### EXERCISE AIM
Exact copy without images: repeat every entry as written.

### DATASET CONTENT
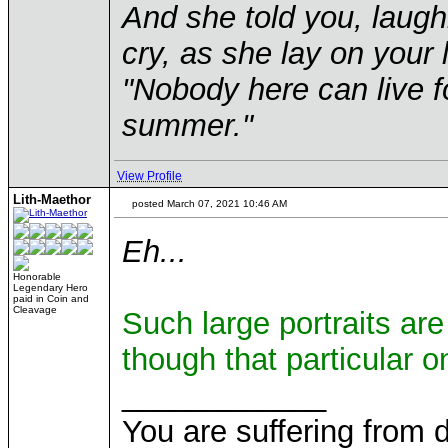
And she told you, laugh
cry, as she lay on your 
"Nobody here can live f
summer."
View Profile
Lith-Maethor
posted March 07, 2021 10:46 AM
Eh...
Honorable
Legendary Hero
paid in Coin and
Cleavage
Such large portraits are
though that particular o
____________
You are suffering from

### TASK ANSWER
And she told you, laugh
cry, as she lay on your 
"Nobody here can live f
summer."
View Profile
Lith-Maethor
posted March 07, 2021 10:46 AM
Eh...
Honorable
Legendary Hero
paid in Coin and
Cleavage
Such large portraits are
though that particular o
____________
You are suffering from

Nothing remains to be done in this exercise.